The ship, the Waldhof, has not yet been secured, but a police spokesman said the two-hull vessel was “aligned with the current” and there was no reason to believe any sulphuric acid, which is highly corrosive, had leaked into the river.

"There does not seem to have been any acid leakage into the water, according to an initial, provisional investigation," said spokesman Ralf Schomisch.

The ship measures roughly 110 metres (360 feet) long and was turned on its side, with its keel above the waterline.

The Waldhof's dangerous cargo was loaded at Ludwigshafen from BASF, the world's biggest chemical group, a spokesman for the company told news agency AFP. It was steaming north towards the sea reportedly heading for the Belgian port of Antwerp.

The authorities have closed the Rhine to all shipping traffic while the search and rescue continues.

"We are not able to say at the current time how long shipping traffic will be blocked," Martin Mauermann, a spokesman for Germany's Federal Shipping Administration, said. "We'll be occupied for several days or weeks."

The narrows near the Loreley have been the bane of sailors for centuries.

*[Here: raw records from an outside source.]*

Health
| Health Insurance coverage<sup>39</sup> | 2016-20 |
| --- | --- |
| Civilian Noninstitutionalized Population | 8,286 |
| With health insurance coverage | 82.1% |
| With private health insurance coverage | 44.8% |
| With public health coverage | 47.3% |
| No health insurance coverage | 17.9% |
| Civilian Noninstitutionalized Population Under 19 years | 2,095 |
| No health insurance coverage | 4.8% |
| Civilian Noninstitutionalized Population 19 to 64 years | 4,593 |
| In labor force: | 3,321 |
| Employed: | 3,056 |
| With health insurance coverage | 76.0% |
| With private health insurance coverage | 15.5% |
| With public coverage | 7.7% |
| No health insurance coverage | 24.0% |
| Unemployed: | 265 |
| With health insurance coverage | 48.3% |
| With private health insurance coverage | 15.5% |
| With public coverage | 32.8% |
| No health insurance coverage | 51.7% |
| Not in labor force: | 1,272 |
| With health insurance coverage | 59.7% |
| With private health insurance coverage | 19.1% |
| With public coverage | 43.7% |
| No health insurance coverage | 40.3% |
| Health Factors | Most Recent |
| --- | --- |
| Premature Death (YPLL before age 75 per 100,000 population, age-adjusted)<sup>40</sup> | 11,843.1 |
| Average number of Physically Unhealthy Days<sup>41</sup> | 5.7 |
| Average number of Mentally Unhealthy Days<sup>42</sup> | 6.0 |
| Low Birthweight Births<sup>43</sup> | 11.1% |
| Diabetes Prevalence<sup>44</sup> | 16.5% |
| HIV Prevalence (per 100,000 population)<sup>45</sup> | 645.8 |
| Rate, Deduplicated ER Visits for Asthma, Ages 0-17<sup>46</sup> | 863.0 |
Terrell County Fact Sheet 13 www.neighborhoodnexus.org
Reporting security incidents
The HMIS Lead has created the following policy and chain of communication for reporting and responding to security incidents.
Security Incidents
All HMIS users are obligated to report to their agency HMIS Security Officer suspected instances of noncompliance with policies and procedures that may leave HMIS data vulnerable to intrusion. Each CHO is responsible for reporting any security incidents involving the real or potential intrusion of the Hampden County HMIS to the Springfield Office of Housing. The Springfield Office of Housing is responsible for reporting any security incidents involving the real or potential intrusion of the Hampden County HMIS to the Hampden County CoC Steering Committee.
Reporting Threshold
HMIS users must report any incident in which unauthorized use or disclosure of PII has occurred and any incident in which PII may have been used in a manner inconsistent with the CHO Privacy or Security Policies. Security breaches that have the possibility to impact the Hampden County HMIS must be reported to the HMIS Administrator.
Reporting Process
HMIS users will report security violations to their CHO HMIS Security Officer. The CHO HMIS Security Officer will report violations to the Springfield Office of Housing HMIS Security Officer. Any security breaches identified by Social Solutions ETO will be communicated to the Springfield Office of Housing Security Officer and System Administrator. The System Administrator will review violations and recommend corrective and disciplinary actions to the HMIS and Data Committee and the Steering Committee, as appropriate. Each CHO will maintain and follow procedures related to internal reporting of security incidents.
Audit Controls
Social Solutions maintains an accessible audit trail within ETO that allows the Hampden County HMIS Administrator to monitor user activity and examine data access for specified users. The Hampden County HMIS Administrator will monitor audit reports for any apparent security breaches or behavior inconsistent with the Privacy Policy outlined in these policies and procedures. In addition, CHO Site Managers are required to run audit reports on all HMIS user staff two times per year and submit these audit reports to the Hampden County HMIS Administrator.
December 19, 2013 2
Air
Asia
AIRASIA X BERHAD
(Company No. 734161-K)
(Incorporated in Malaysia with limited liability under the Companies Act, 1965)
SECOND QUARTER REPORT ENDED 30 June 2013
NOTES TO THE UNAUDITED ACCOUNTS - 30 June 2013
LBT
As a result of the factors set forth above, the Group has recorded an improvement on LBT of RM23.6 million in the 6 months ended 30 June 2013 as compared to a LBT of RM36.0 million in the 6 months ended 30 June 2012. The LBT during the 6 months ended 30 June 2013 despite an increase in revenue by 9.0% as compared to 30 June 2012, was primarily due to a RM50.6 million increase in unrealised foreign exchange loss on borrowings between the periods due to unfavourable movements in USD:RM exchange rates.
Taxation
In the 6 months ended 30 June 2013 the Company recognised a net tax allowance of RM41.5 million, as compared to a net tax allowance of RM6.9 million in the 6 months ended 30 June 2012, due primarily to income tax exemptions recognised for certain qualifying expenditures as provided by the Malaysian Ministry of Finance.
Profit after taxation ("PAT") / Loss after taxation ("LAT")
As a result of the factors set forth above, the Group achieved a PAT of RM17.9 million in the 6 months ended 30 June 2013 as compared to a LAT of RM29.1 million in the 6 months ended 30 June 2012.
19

According to legend, a beautiful siren at the spot calls to those sailing the Rhine, causing them to crash their boats on the rocks.

The scenic gorge is a major tourist draw, with holidaymakers from around the world taking cruises up and down the busy river.

Melting snow and rains have swollen waterways in the region in recent days, but it was not immediately known if that was a factor in the accident.